Over the last month, KPLC's Holly Carter has taken an in-depth look into bullying at public schools in Calcasieu Parish.

Many parents say the schools are doing nothing with their bullying complaints.

Report after report, parent after parent, all saying nothing is being done about bullying problems. So, what is the policy for bullying in Calcasieu Parish? What are parents supposed to do?

"The policy is actually asking them to go to the school, because the school is where they handle the first line of lodging a complaint or letting the principals know of an incident that's happened," said Sabra Soileau with CPSB. "It's handled at the school through an investigation."

The principal is solely responsible for conducting an investigation and filling out a form from the Louisiana Department of Education regarding the incident.

"Normally, they will try to figure out what has happened exactly," said Soileau. "We'll usually try to interview the student who has been bullied or threatened or intimidated in some way. From there we'll go and look for the perpetrator, try to find the incidents when it happened, what was the circumstances and what was the actual outcome."

Principals look for witnesses to the bullying incidents, fellow students or teachers. And then parents are notified. But that's where the school board regulations stop.
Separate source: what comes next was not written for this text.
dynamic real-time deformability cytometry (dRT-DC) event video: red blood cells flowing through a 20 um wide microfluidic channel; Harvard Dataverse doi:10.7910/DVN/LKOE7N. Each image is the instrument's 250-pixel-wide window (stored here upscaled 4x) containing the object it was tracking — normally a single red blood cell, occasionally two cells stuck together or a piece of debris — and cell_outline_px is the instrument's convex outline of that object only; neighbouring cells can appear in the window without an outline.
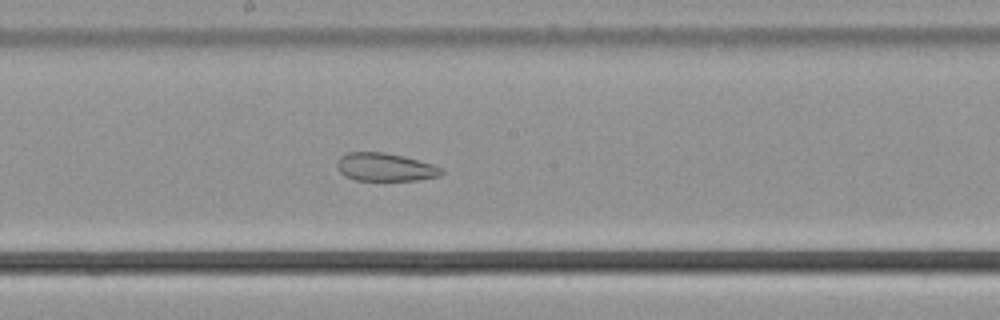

The rest is left up to the schools, because there are no other state requirements.

"Some schools use a cease and desist order, which they put into place," said Soileau. "That is one type of strategy that we use with students, to call them in and ask them. We also have some social skills classes that target aggressive behaviors at certain schools, not all of the schools have those. Then a disciplinary action is usually connected with a bullying incident of some sort. It depends on the level, the type of incident that happened."

If parents aren't happy with the disciplinary action, they can file an appeal. Soileau said it's all in the student handbooks, which are given to parents at the beginning of each school year.

"It's nice to have a policy and procedures, but I also know that every child is individual and they are very different," said Soileau. "We need to learn to embrace the differences instead of targeting them."